Face à des smartphones vendus très chers et dans une période où le pouvoir d'achat est la préoccupation principale des Français, le marché des mobiles d'occasion constitue une alternative qui attire de plus en plus. C'est ce que révèle une enquête, qui montre qu'un sondé sur deux est prêt à acquérir un smartphone déjà utilisé.

En entrant sur le marché de la téléphonie mobile, Free a cassé le prix des forfaits. Tous les opérateurs proposent désormais des offres inférieures à vingt euros mois et quelques formules descendent même sous la barre des quinze ou des dix euros. Mais du côté des téléphones portables, il faut encore débourser plusieurs centaines d'euros pour en acquérir un neuf.

Dans une période où le pouvoir d'achat est fort contraint, les Français se convertissent petit à petit au marché de l'occasion.

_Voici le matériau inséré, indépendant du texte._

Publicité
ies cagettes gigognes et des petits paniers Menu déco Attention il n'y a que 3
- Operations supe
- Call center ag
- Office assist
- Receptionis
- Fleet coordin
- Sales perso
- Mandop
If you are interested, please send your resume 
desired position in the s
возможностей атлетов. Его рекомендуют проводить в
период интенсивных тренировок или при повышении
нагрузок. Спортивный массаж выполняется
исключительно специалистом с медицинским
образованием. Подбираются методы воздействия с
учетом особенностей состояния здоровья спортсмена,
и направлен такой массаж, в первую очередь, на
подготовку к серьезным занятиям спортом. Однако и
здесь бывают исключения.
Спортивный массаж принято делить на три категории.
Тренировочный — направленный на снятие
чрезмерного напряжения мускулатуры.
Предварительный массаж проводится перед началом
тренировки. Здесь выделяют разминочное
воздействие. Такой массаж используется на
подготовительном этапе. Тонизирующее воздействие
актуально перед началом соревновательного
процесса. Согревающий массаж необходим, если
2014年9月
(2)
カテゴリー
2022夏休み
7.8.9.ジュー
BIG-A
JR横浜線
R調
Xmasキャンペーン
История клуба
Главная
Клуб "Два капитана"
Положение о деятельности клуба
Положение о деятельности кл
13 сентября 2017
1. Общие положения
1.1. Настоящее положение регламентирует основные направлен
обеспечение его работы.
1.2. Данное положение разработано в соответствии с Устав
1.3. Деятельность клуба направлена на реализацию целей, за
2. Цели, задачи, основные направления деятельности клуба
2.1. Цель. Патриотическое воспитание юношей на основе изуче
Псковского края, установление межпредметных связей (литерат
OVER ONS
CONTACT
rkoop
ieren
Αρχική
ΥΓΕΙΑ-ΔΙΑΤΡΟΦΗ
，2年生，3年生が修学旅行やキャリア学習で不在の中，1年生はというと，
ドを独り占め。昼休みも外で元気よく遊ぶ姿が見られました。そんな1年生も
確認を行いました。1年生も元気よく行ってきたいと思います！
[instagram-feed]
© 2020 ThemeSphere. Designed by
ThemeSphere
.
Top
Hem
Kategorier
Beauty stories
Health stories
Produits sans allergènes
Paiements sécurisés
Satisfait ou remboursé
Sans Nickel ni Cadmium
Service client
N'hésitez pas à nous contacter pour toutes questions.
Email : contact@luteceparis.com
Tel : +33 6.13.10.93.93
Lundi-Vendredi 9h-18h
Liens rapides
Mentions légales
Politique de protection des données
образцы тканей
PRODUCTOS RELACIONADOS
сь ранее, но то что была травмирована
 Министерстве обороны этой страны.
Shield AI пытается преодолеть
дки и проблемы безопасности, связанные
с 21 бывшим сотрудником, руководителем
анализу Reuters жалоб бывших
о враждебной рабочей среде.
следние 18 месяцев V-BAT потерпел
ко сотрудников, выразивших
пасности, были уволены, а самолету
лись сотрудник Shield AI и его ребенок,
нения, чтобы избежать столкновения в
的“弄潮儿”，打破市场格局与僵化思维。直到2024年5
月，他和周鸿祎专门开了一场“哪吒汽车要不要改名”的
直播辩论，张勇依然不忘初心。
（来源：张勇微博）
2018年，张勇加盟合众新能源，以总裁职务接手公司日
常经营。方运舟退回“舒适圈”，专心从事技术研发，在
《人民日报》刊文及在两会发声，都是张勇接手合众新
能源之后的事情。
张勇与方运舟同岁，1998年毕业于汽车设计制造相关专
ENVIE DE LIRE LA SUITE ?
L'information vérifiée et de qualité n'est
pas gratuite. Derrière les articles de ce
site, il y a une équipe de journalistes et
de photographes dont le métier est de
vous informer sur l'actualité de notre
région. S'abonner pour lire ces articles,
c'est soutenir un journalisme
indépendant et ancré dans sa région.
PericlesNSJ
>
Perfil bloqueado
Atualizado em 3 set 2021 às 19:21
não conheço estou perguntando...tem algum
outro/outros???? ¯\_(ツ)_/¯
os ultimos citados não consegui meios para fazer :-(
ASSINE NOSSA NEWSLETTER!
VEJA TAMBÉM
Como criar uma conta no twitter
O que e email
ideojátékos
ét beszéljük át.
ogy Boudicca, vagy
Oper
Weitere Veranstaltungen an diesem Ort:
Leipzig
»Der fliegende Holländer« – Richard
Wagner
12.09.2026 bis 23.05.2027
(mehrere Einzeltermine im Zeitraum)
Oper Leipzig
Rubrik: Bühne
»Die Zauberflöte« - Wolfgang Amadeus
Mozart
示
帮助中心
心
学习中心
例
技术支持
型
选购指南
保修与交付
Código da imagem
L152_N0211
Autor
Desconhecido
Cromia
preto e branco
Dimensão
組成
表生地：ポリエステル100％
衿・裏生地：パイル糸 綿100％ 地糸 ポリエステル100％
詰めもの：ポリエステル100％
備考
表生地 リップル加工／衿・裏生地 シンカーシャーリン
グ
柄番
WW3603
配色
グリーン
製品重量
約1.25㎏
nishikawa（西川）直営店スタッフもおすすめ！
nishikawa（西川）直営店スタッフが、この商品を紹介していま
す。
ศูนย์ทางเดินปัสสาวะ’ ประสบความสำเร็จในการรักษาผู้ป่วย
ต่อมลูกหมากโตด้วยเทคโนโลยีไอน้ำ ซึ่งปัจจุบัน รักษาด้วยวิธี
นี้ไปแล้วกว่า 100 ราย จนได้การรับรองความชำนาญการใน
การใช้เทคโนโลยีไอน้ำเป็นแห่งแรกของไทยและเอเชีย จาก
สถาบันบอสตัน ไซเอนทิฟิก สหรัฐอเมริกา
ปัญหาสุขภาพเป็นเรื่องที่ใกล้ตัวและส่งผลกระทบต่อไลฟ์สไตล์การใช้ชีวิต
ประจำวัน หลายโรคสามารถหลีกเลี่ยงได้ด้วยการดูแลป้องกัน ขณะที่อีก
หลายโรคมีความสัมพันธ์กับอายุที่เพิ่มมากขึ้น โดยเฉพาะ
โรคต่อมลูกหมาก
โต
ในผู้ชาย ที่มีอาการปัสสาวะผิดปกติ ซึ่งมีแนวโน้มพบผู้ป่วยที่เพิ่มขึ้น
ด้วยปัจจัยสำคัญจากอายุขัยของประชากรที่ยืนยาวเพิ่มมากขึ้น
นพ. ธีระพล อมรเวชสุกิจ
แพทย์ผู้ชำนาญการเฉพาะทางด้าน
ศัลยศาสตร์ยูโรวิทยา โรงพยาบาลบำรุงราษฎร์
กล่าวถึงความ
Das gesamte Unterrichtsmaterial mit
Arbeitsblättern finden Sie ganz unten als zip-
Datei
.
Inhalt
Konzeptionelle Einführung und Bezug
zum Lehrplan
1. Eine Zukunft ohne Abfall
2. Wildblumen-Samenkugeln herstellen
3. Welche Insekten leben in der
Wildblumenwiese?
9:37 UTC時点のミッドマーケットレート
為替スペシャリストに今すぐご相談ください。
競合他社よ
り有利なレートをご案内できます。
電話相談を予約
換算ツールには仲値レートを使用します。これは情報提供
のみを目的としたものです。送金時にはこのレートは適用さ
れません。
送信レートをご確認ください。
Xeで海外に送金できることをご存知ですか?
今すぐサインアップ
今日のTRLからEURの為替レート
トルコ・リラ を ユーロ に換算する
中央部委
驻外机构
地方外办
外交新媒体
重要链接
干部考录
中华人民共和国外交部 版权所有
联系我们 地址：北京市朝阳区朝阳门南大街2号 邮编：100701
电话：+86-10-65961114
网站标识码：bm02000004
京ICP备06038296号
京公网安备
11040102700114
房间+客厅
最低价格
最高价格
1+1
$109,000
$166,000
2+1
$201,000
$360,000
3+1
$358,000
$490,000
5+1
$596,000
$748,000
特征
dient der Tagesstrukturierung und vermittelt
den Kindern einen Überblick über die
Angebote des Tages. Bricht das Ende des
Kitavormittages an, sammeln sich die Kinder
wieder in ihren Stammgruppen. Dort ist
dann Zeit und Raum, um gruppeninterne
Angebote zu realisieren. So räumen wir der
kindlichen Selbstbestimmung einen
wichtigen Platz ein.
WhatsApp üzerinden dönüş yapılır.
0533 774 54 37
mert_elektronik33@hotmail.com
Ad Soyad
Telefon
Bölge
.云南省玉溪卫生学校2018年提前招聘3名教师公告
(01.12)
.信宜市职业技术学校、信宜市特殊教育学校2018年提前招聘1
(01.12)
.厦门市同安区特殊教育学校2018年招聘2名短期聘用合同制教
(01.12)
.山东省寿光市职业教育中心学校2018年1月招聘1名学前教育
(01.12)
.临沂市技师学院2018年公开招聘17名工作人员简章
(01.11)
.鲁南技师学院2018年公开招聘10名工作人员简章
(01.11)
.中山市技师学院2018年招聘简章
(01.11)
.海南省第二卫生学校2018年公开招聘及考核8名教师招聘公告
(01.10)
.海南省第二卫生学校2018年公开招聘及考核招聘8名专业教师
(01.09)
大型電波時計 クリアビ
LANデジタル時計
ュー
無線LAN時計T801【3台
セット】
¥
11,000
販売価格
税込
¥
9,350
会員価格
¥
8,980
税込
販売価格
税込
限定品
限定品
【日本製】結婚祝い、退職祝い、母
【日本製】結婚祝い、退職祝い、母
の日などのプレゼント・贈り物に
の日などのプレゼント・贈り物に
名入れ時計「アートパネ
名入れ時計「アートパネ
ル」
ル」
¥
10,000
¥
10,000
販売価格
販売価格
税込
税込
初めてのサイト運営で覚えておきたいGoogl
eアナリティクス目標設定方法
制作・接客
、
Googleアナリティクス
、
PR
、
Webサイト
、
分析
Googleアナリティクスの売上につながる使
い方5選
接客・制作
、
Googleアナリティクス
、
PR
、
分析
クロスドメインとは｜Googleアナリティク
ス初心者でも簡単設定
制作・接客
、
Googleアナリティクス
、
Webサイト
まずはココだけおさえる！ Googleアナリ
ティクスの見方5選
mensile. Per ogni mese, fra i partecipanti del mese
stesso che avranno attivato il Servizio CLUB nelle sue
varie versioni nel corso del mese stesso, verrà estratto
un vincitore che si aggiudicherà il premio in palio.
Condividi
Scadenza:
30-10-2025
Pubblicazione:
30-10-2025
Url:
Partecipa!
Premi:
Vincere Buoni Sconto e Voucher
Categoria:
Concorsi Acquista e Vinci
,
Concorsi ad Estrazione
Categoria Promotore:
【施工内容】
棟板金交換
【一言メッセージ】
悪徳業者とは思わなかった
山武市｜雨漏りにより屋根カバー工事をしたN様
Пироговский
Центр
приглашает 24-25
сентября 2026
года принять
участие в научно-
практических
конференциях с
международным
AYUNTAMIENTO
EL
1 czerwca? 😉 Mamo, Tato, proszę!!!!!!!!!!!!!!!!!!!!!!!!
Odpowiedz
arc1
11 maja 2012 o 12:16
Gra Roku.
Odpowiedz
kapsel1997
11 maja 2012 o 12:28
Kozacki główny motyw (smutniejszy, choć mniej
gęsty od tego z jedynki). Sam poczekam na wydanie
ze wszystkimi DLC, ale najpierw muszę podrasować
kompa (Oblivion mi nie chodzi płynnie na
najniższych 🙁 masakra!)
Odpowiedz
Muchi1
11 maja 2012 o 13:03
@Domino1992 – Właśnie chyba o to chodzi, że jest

C'est en tout cas ce qui ressort d'une étude conduite par TNS Sofres qui indique que deux tiers "des futurs acheteurs disent qu'ils seront très attentifs au prix de leur prochain mobile" et qu'ils "sont prêts à revendre l'ancien pour financer le nouveau".

Évidemment, encore faut-il qu'une demande existe pour revendre son ancien mobile. Justement, l'enquête menée par TNS Sofres du 29 août au 3 septembre 2013 auprès d'un échantillon représentatif de 1004 personnes (et selon la méthode des quotas) révèle qu'une personne sur deux "serait prête à acheter d'occasion" un mobile pour éviter de payer trop cher.

Cela étant, si la revente (ou le don) d'un mobile à un tiers est une éventualité pour 80 % des sondés, l'enquête met en lumière des freins à l'essor de ce marché d'occasion. L'obstacle principal réside dans la garantie de suppression des données de l'ancien téléphone, afin que le nouveau propriétaire n'accède à aucune information privée de l'ancien utilisateur.